Assigned task: The lines to output run from the first line of the entries below through the line containing "A grey part;"; copy them exactly and leave out pictures.

[Scene geometry reasoning data]
++++++

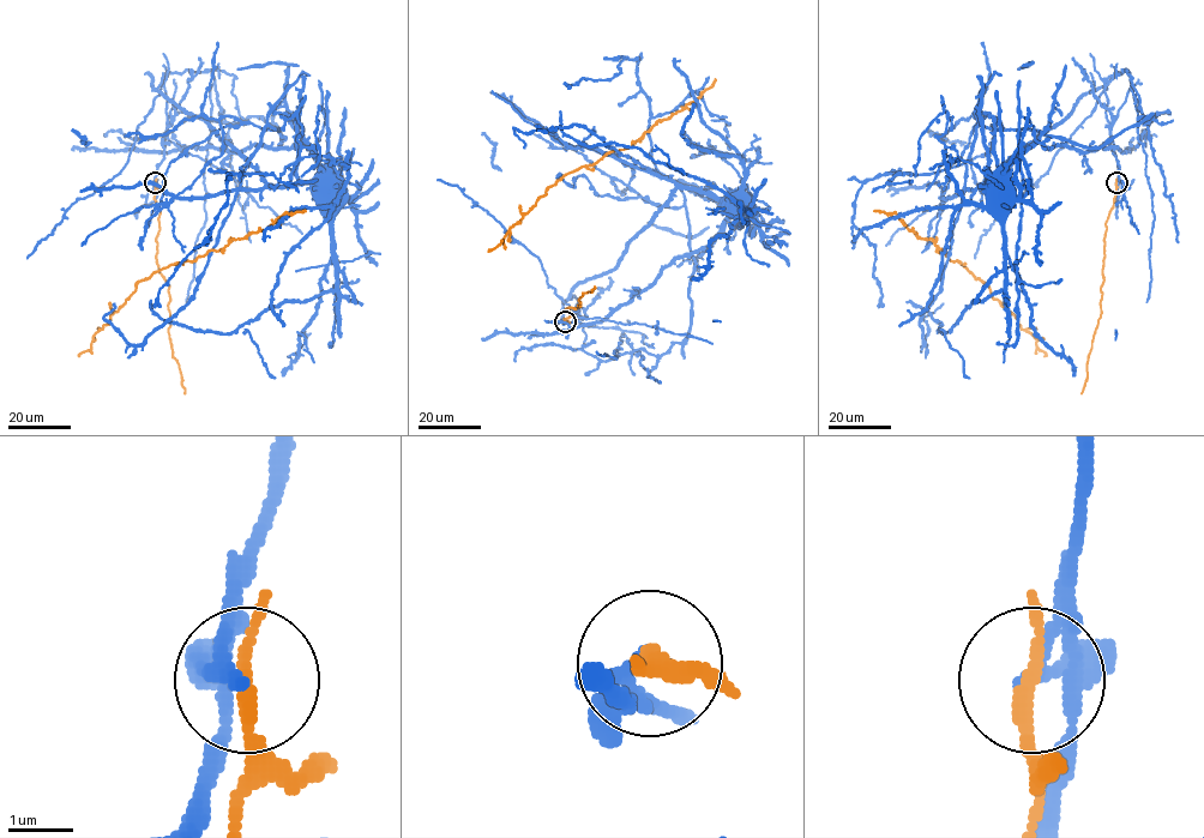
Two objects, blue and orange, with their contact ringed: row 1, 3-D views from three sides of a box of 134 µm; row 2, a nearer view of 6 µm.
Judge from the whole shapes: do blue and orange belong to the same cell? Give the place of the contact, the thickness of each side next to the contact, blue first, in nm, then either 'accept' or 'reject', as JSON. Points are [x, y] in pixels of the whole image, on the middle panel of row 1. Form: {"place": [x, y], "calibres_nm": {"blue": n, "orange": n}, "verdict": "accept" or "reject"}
{"place": [565, 321], "calibres_nm": {"blue": 240, "orange": 190}, "verdict": "reject"}

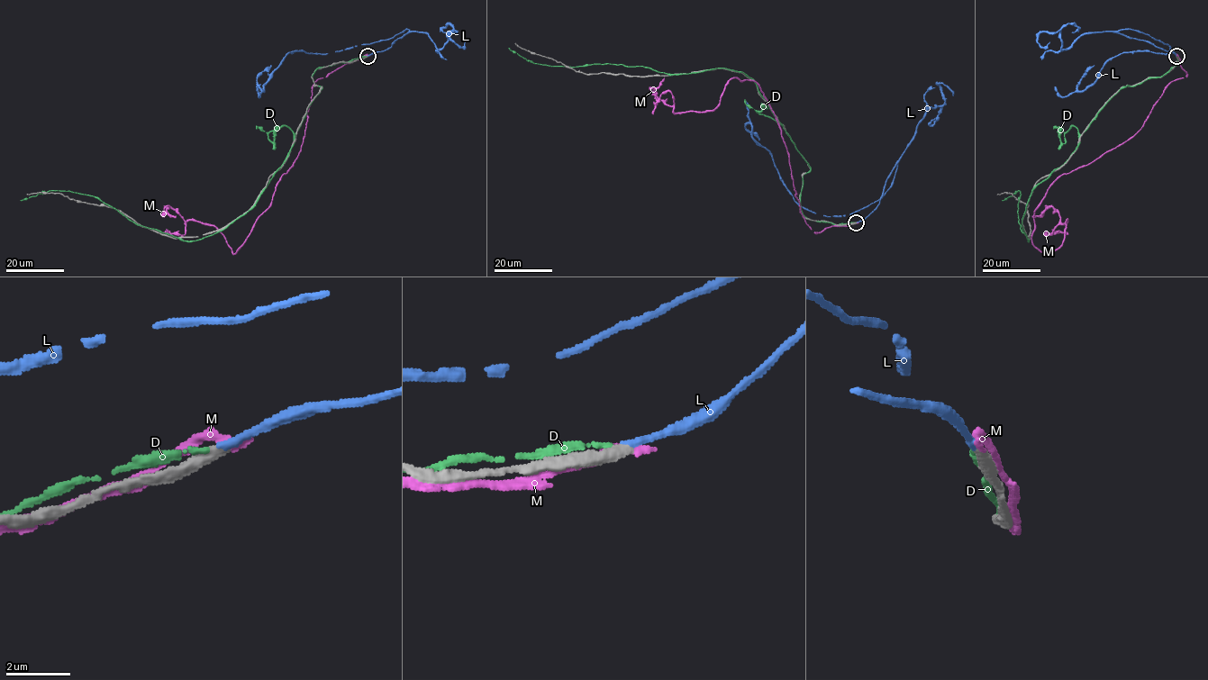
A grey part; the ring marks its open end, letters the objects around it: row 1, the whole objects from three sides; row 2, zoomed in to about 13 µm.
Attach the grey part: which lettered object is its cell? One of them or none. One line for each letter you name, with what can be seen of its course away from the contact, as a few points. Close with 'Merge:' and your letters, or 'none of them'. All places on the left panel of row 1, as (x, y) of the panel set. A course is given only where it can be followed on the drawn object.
L: Its course: (367, 56), (389, 48), (409, 31), (326, 53), (288, 53), (263, 91), (257, 77), (271, 65)
Merge: L

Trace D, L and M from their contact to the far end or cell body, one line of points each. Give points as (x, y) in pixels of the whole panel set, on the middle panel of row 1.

++++++

Your response:
Two objects, blue and orange, with their contact ringed: row 1, 3-D views from three sides of a box of 134 µm; row 2, a nearer view of 6 µm.
Judge from the whole shapes: do blue and orange belong to the same cell? Give the place of the contact, the thickness of each side next to the contact, blue first, in nm, then either 'accept' or 'reject', as JSON. Points are [x, y] in pixels of the whole image, on the middle panel of row 1. Form: {"place": [x, y], "calibres_nm": {"blue": n, "orange": n}, "verdict": "accept" or "reject"}
{"place": [565, 321], "calibres_nm": {"blue": 240, "orange": 190}, "verdict": "reject"}

A grey part; the ring marks its open end, letters the objects around it: row 1, the whole objects from three sides; row 2, zoomed in to about 13 µm.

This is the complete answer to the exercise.